Trawling for prawns is, as a rule, a nighttime occupation. Usually the skipper, for the last couple of early morning ‘shots’, hands over to the deckie while he tries to snatch a few minutes of sleep. Twice in Moreton Bay, in the space of a week, I dozed off. I have done this under sail too, but the sound of a flogging sail or sheet soon recalls attention.

In the warm wheelhouse of Leilani surrounded by green lit instruments with the drone of a caterpillar V8 diesel, concentration is difficult to enforce. By now, pushing seventy, the decision to leave it for the younger generation was easy to make.

And back again

Leilani went north to Ingham and not so far north to Townsville. I went to buy a Sparkman and Stephens 34, my first grp craft. She arrived in Brisbane on a low loader and rerigged at the mouth of the Brisbane River.

My love affair with the board of Olin Stephens dated back to the 1972 Brisbane to Gladstone race when the fleet leaders were forced to sail through Cyclone Emily. I was crewing on Rob George’s Sydney sloop the 38 foot S&S Kintama.

We had missed a radio schedule on the first night. Dawn found us sailing a hard sou’easter and an empty sea. The majority of the fleet had retired from the race for the security of the port of Mooloolaba.

The wind strength increased all night until, in the vicinity of Bustard Head lighthouse, it topped 100 knots. Our last remaining canvas, the spitfire jib, was hoisted and Kintama lay ahull.

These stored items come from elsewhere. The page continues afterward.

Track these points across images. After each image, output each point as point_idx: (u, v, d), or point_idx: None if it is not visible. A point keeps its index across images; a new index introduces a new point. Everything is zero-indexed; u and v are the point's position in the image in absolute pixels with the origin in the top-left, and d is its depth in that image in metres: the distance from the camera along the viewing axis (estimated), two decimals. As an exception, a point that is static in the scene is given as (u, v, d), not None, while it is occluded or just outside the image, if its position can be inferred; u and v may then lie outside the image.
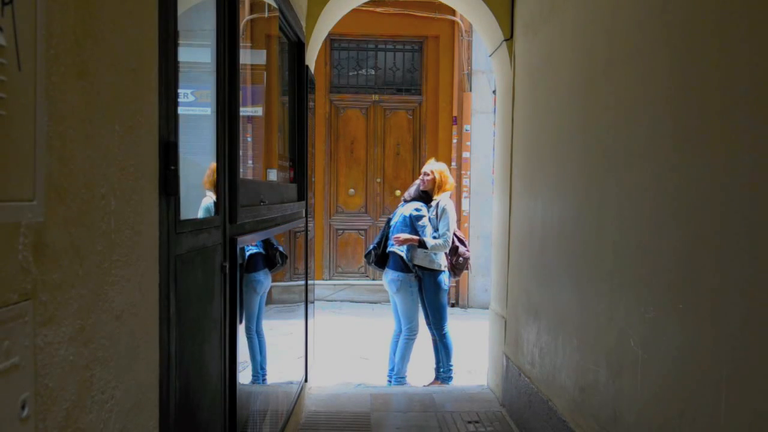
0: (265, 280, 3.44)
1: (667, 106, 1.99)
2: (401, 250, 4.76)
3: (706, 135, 1.76)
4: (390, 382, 4.90)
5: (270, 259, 3.71)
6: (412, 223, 4.75)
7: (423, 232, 4.69)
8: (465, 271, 5.09)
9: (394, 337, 4.96)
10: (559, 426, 2.95)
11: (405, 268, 4.74)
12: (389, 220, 4.99)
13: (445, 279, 4.79)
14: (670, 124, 1.96)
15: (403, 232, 4.78)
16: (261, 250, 3.48)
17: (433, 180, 4.84)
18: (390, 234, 4.87)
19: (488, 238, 6.77)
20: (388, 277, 4.83)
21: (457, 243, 4.83)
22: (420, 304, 4.87)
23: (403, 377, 4.88)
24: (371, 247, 5.05)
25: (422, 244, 4.67)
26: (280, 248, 3.56)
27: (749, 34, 1.58)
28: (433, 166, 4.92)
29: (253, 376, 3.07)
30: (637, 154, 2.19)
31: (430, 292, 4.80)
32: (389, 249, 4.83)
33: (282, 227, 3.14)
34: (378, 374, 5.17)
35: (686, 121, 1.87)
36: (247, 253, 3.17)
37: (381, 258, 4.92)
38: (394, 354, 4.94)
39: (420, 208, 4.80)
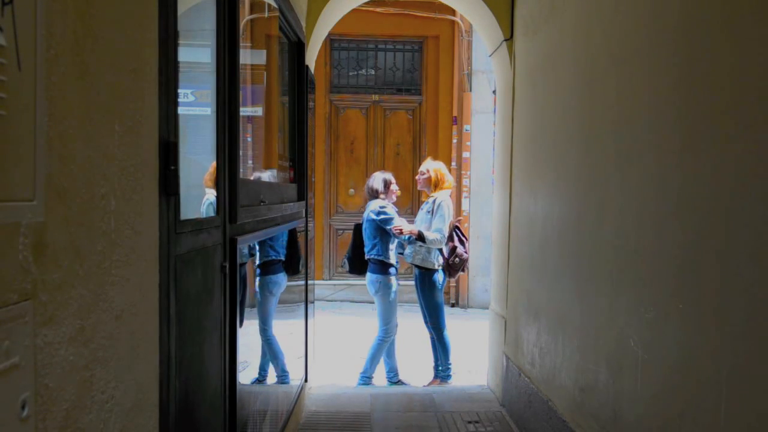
0: (282, 282, 3.49)
1: (668, 105, 1.99)
2: (398, 248, 4.75)
3: (707, 133, 1.76)
4: (361, 382, 4.85)
5: (295, 263, 3.78)
6: (380, 227, 4.71)
7: (393, 231, 4.67)
8: (461, 273, 5.05)
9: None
10: (559, 426, 2.95)
11: (383, 270, 4.73)
12: (358, 225, 4.96)
13: (439, 278, 4.79)
14: (670, 123, 1.96)
15: (372, 235, 4.75)
16: (282, 258, 3.55)
17: (429, 178, 4.84)
18: (365, 238, 4.83)
19: (488, 238, 6.77)
20: (367, 280, 4.83)
21: (456, 243, 4.82)
22: (396, 308, 4.85)
23: (370, 377, 4.84)
24: (346, 256, 5.04)
25: (421, 237, 4.67)
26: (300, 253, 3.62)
27: (756, 29, 1.58)
28: (429, 165, 4.91)
29: (278, 376, 3.11)
30: (638, 154, 2.19)
31: (424, 290, 4.80)
32: (367, 257, 4.80)
33: (282, 227, 3.14)
34: (378, 374, 5.16)
35: (687, 120, 1.87)
36: (267, 259, 3.23)
37: (360, 264, 4.89)
38: (387, 355, 4.93)
39: (384, 205, 4.77)
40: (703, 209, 1.76)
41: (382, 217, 4.71)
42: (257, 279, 3.43)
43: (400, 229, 4.70)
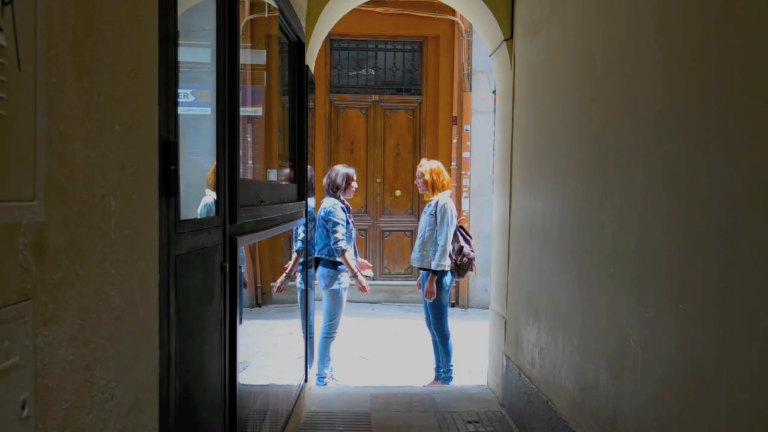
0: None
1: (670, 104, 1.99)
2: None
3: (703, 136, 1.76)
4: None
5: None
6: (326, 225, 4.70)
7: (333, 236, 4.62)
8: (470, 272, 5.03)
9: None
10: (559, 426, 2.95)
11: (333, 265, 4.72)
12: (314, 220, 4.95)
13: (446, 279, 4.78)
14: (673, 122, 1.96)
15: (323, 236, 4.69)
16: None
17: (425, 182, 4.82)
18: (315, 237, 4.76)
19: (488, 238, 6.77)
20: (318, 273, 4.79)
21: (462, 242, 4.80)
22: (343, 305, 4.84)
23: (324, 377, 4.81)
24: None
25: (437, 272, 4.67)
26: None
27: (740, 36, 1.58)
28: (424, 167, 4.86)
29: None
30: (636, 155, 2.19)
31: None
32: (317, 255, 4.74)
33: (282, 227, 3.14)
34: (378, 374, 5.16)
35: (682, 122, 1.87)
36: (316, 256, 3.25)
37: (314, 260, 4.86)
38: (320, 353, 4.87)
39: (336, 204, 4.72)
40: (701, 209, 1.76)
41: (331, 223, 4.67)
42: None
43: (431, 293, 4.68)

The seas were a mass of foam, lying in parallel streaks. She behaved impeccably, taking wind and sea off the starboard bow till a breaking sea knocked the bow off and the process repeated itself.

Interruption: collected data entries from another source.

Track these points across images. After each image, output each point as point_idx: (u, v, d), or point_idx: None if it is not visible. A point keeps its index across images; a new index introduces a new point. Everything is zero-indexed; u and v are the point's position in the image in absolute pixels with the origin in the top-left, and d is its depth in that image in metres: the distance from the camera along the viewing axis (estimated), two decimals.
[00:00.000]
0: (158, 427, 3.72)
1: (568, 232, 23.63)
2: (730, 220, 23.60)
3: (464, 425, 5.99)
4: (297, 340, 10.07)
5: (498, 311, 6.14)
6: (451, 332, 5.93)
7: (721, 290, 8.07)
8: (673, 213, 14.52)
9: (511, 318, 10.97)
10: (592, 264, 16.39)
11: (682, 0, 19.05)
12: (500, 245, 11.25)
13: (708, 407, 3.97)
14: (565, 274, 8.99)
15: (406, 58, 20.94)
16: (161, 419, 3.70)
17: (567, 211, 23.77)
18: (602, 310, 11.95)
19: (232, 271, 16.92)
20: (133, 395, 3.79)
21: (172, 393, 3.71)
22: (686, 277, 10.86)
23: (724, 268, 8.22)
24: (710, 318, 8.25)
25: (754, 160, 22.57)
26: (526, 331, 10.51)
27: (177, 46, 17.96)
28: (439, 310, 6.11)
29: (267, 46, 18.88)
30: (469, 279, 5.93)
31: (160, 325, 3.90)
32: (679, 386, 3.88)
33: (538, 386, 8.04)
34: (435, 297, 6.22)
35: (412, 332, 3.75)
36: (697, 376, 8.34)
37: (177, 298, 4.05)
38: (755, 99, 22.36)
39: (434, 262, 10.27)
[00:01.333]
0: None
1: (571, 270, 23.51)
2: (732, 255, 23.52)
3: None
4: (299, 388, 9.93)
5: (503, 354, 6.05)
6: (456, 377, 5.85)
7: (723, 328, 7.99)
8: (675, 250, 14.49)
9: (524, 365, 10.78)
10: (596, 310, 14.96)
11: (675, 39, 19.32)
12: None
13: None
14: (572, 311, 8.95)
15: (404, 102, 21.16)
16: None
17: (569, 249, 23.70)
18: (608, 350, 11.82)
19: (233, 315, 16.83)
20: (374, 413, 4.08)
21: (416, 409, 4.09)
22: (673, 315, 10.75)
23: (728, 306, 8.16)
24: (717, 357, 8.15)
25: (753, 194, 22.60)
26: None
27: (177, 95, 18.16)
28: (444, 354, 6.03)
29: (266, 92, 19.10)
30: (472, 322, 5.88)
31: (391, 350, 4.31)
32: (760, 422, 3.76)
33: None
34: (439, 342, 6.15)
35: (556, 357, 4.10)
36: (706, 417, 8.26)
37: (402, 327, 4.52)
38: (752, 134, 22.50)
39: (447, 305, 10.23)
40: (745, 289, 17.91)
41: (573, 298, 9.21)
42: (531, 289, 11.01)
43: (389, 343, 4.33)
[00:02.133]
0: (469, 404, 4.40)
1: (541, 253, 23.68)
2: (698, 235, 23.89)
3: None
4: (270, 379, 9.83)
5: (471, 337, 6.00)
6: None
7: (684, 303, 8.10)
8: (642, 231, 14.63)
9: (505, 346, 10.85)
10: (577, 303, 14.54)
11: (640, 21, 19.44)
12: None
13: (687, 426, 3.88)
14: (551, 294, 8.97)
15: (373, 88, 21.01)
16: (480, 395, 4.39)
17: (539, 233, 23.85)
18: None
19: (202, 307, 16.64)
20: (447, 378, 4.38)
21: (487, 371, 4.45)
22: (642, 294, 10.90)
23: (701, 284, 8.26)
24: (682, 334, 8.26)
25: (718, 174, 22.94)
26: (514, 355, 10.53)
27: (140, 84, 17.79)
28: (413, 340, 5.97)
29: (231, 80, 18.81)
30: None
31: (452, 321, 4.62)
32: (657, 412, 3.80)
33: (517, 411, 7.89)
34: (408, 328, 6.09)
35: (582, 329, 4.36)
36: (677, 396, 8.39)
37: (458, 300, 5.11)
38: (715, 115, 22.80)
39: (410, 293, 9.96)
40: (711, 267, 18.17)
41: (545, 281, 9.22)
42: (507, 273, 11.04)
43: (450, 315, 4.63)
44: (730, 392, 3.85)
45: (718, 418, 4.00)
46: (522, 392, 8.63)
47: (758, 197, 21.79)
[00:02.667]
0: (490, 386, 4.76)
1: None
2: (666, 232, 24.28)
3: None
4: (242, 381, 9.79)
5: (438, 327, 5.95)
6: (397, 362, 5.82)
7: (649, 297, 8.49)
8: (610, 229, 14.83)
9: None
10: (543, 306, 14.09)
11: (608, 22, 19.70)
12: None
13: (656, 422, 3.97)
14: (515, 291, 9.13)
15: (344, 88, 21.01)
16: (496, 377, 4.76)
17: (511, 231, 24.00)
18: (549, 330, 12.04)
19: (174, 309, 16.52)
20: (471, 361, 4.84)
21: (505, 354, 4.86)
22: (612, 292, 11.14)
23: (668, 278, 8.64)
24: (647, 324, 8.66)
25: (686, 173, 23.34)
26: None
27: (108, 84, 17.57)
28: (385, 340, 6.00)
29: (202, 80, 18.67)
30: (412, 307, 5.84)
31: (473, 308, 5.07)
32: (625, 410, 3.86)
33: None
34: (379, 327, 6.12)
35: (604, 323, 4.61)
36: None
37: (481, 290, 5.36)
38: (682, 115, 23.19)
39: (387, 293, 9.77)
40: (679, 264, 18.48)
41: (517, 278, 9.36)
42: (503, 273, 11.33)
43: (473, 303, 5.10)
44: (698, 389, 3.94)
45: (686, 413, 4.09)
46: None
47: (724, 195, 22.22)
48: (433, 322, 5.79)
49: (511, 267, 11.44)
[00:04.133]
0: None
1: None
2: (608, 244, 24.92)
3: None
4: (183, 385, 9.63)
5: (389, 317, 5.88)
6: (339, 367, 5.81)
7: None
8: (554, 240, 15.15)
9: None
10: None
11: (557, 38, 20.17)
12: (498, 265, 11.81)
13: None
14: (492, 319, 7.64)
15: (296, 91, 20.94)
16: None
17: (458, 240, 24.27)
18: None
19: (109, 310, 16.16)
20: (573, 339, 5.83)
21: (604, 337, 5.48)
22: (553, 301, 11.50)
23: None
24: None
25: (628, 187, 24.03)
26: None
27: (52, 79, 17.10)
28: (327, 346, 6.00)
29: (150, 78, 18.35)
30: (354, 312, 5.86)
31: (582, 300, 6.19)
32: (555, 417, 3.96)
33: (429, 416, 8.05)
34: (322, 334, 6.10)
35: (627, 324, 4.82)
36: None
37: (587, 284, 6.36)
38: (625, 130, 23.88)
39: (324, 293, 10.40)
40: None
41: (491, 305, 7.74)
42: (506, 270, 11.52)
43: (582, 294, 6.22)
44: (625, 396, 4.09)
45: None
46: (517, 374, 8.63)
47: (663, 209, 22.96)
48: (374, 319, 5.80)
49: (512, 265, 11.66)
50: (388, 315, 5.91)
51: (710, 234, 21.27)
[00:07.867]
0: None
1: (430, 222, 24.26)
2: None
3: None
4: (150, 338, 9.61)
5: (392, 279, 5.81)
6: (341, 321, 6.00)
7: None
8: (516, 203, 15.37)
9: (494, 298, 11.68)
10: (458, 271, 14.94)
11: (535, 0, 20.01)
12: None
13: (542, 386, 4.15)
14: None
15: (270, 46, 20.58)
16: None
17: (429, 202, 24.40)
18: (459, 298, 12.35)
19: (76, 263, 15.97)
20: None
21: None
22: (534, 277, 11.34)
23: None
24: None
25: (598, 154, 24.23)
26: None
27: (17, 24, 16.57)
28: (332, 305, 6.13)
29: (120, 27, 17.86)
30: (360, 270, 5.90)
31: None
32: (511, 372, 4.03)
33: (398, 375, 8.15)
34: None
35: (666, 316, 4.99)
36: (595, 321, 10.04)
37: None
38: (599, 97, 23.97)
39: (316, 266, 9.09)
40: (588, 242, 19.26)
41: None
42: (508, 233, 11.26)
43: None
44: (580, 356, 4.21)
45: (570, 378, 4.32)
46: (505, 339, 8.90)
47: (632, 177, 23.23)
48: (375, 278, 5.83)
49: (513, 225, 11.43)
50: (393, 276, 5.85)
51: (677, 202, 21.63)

The crew, exhausted, piled into the soaked bunks, replaced the stormboards and fell asleep. Before dawn I awoke noticing a change in motion and climbed on deck with Johnny Green, a Sydney forward hand. Above us, in a circular hole in the black cloud, was bright blue sky. We had sailed into the eye of the cyclone. There was complete calm excepting the seas, which were still mountainous.

The wind came back and settled down to what, for us, was a gentle 30kn to 40kn. The crew was roused, sail set and our navigator, Clem Masters, found us the harbour fairway beacon. Kintama now sailed up Gladstone Harbour to a hard-earned line honours victory.

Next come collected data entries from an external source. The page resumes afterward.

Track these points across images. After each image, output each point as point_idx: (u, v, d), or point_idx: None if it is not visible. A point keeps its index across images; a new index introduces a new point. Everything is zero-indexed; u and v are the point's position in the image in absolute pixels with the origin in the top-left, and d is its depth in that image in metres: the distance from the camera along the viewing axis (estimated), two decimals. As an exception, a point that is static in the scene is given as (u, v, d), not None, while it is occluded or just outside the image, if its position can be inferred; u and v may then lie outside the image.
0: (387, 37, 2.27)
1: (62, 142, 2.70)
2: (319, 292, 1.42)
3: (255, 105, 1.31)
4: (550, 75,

Celebrations were muted, yachts and a trawler had foundered, with loss of life in the cyclone.

The sea-kindly behaviour of Kintama sold me on the traditional S&S hull and it did not come as a surprise when I espied Tamboo, a Hestia class wood one tonner in a Gold Coast marina. She now resides in my backyard in Deagon on the banks of Cabbage Tree Creek.

I have been stripping her Queensland beech planks prior to splining. It is a good thing for a major refit to have one’s craft at home and accessible to power tools and a compressor.

Tamboo has completed three Sydney to Hobart’s and a circumnavigation under previous owners. My goal is to take her cruising once more and the Pacific is quite close.

Looking back I never made money out of my craft, but was recompensed by hours, days and weeks of sublime enjoyment, plus the enduring friendship with the racing, cruising fraternity.